Durante una reciente conversación en redes sociales, el desarrollador comparó el servicio con sistemas económicos centralizados y aseguró que los modelos de suscripción pueden provocar que los estudios prioricen la cantidad de contenido sobre la calidad. Según su postura, cuando el éxito de un videojuego depende más de métricas internas de permanencia o consumo que de sus ventas directas, existe el riesgo de que se incentive la creación de experiencias menos ambiciosas.
Mahler considera que este tipo de plataformas podrían favorecer proyectos diseñados para mantener a los usuarios activos dentro del ecosistema, en lugar de impulsar títulos que busquen destacar por su innovación o excelencia creativa. A su juicio, la competencia tradicional basada en ventas y recepción del público sigue siendo uno de los principales motores para elevar la calidad de los videojuegos.
Las declaraciones del creador de Ori se suman a otras voces de la industria que han expresado inquietudes sobre el impacto de los servicios de suscripción.

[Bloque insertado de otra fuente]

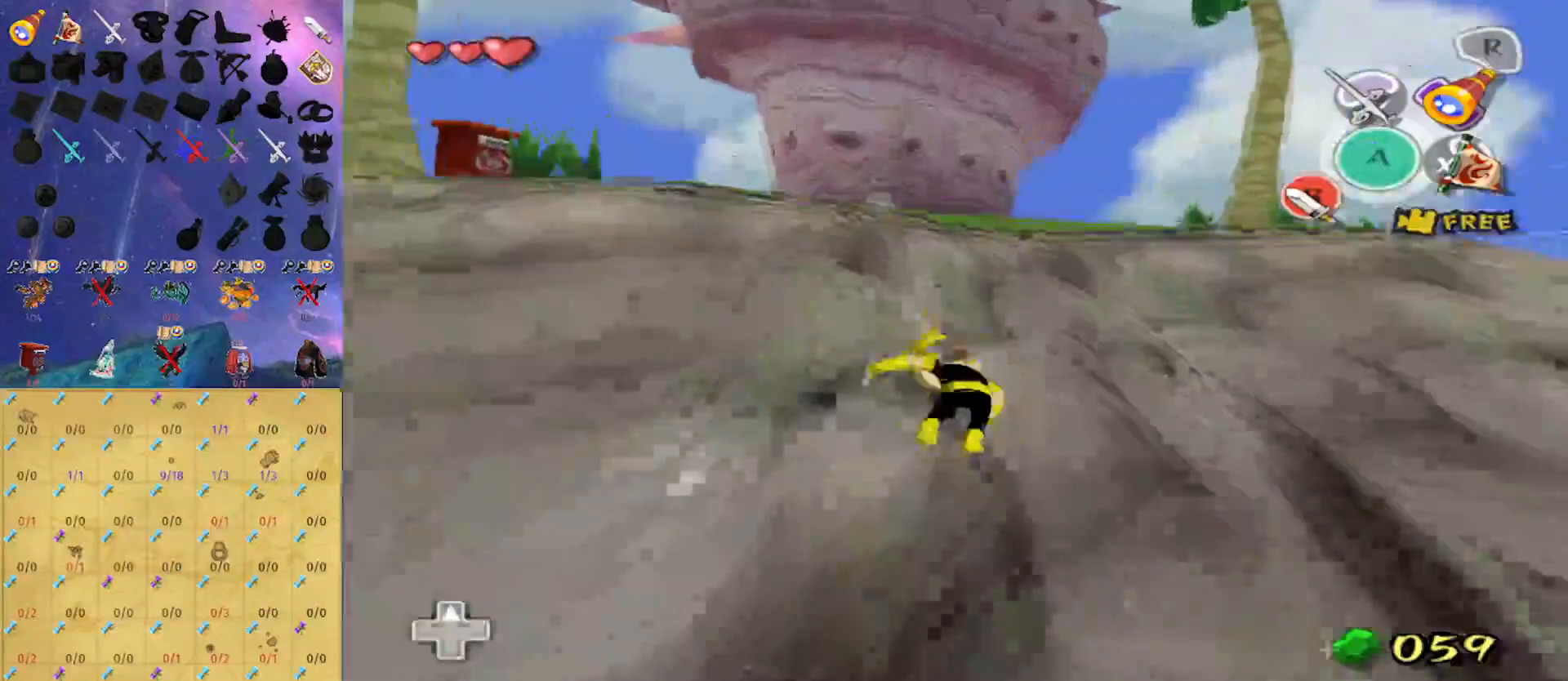
{"buttons": [], "left_stick": "up", "right_stick": "center", "events": [[300, "A", "down"], [467, "A", "up"]]}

En años recientes, figuras como Ed Fries, exdirectivo de Xbox, y Raphael Colantonio, fundador de Arkane Studios, han manifestado dudas respecto a la sostenibilidad de este modelo y sus posibles efectos en la rentabilidad de los desarrolladores.
Sin embargo, también existen posturas favorables. Microsoft ha defendido en diversas ocasiones que Game Pass representa una alternativa para ampliar el acceso a los videojuegos y ofrecer nuevas oportunidades de visibilidad para estudios independientes y proyectos de menor escala. Phil Spencer, máximo responsable de Xbox durante varios años, ha sostenido que el servicio es una opción adicional para los jugadores y no necesariamente un sustituto de los métodos tradicionales de compra.
El debate sobre el futuro de las suscripciones continúa abierto. Mientras algunos desarrolladores consideran que estos servicios pueden afectar la percepción de valor de los videojuegos, otros creen que constituyen una herramienta útil para llegar a nuevas audiencias y diversificar las fuentes de ingresos dentro de la industria.